Frey, W., Drake, R., Bond, G., Miller, A., Goldman, H., Salkever, D., & Holsenbeck, S. (2011). Mental Health Treatment Study: Final Report. Baltimore, MD: Westat.
- The study’s objective was to examine the impact of the Mental Health Treatment Study (MHTS), which provided supported employment services to Social Security Disability Insurance (SSDI) recipients with psychiatric disabilities.
- The study was a randomized controlled trial with 2,238 participants. The analysis used data from nine surveys administered over the two-year intervention period.
- The study found that MHTS had positive impacts on earnings measured 12 and 24 months after random assignment and on health outcomes 24 months after random assignment. There were no statistically significant impacts on disability benefits receipt.
- The quality of the evidence presented in this study is moderate for earnings and SSDI benefit receipt outcomes. This means we are somewhat confident that the estimated effects are attributable to the MHTS, but other factors might also have contributed. For the health outcomes, the quality of evidence presented in this study is low. This means we are not confident that the estimated effects are attributable to MHTS; other factors are likely to have contributed.
The Mental Health Treatment Study (MHTS)
Features of the Intervention
The MHTS tested a supported employment intervention. Supported employment interventions use a combination of employment and health services and supports to improve employment and other outcomes for people with psychiatric conditions. The MHTS provided a bundled, comprehensive intervention that combined evidence-based mental health treatments and services with integrated mental health and employment services. The program lasted 24 months and included supportive employment services, systematic medication management, behavioral health services, reimbursement for out-of-pocket behavioral health expenses, and coordinated mental health services. In addition, SSDI medical continuing disability reviews were suspended for three years from the date of program enrollment for those receiving the intervention. After 20 months in the program, participants began a four-month transition process to help return to normal services. Program implementation occurred during 2007 to 2010.
Features of the Study
The MHTS was a randomized controlled trial. Across the United States, 23 mental health centers were recruited for the program. Of those, 21 sites were community mental health agencies, one was a vocational center, and one was a housing center that provided vocational services for homeless people with mental illnesses. Within these centers, the Master Beneficiary Record file was used to identify eligible SSDI recipients who (1) were diagnosed with schizophrenia or an affective disorder, (2) were ages 18 to 55, (3) resided within a 30-mile radius of one of the 23 study sites, and (4) volunteered to participate in the study.

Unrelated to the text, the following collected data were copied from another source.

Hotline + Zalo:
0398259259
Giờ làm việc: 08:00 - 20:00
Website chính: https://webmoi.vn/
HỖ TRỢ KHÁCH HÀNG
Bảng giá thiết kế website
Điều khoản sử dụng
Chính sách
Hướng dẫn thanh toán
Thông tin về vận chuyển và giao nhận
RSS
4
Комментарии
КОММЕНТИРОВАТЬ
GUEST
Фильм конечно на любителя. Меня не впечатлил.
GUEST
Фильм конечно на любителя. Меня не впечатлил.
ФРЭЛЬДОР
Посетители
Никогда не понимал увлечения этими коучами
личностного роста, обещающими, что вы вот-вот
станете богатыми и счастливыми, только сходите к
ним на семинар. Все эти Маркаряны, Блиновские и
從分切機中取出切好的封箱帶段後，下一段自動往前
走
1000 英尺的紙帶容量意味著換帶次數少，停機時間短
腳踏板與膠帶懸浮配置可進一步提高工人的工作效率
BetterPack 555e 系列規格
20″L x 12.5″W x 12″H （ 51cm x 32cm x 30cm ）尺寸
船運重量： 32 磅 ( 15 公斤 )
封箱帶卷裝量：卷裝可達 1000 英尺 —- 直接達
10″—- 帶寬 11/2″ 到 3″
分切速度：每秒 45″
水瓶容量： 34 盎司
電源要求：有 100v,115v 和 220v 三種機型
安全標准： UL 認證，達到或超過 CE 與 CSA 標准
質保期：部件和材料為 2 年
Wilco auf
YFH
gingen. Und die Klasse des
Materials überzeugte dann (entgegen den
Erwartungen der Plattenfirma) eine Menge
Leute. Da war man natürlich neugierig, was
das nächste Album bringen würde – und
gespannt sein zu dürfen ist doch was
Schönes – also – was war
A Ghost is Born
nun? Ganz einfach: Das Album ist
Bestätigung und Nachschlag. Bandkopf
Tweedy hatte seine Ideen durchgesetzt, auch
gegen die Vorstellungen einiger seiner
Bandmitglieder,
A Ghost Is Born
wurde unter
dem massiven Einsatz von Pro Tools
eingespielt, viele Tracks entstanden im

Those who lived in a nursing home or custodial institution, had a legal guardian, had a life-threatening or terminal health condition, had already received supportive employment services within 30 days of recruitment, or had worked in a competitive job within six months of recruitment were ineligible for random assignment. All eligible, consenting participants were randomly assigned to either the treatment or control group. The treatment group was offered MHTS services, whereas the control group received services as usual, along with a comprehensive packet listing services in the community and $100 for completing follow-up surveys. The study randomized 2,238 people, with 1,121 in the treatment group and 1,117 in the control group.
The analysis relied on survey data. Before random assignment, all participants completed a baseline survey. After random assignment, treatment and control group members completed eight surveys over the two-year program period (one every three months). The surveys asked a variety of questions on earnings, sources of income, employment, mental and physical health, and health care utilization.
- The estimated impact of the program on earnings was $50.12 in the first year following random assignment and $100 in the second year. Over the full study period, the program significantly increased average formal earnings by $72.35 across all eight quarters of the program.
- There was not a statistically significant difference between the treatment and control groups on combined SSDI and Supplemental Security Income receipt over the two-year study period.
- Over the course of two years, the MHTS significantly increased the number of clinic or mental health provider visits and mental health component score, and significantly decreased the number of hospital overnight stays and outpatient psychiatric crisis visits.
Considerations for Interpreting the Findings
Although the study design was a randomized controlled trial, sample attrition was high. This means the study was not eligible for a high causal evidence rating. For the analyses of earnings and SSDI receipt, the authors used 20 control variables in the model, including baseline earnings and employment, age, gender, race, multiple health indicators, and number of months on the SSDI rolls; therefore, these analyses receive a moderate causal evidence rating. However, in the analyses of health outcomes, the authors did not include sufficient controls to receive a moderate evidence rating. In addition, the authors imputed baseline and outcome variables for some of the individuals included in the analysis. Because the study had high attrition, this might bias the results in unknown ways.
Causal Evidence Rating
The quality of the evidence presented in this study is moderate for earnings and SSDI benefit receipt outcomes. This means we are somewhat confident that the estimated effects are attributable to the MHTS, but other factors might also have contributed. For the health outcomes, the quality of evidence presented in this study is low. This means we are not confident that the estimated effects are attributable to MHTS, but other factors are likely to have contributed.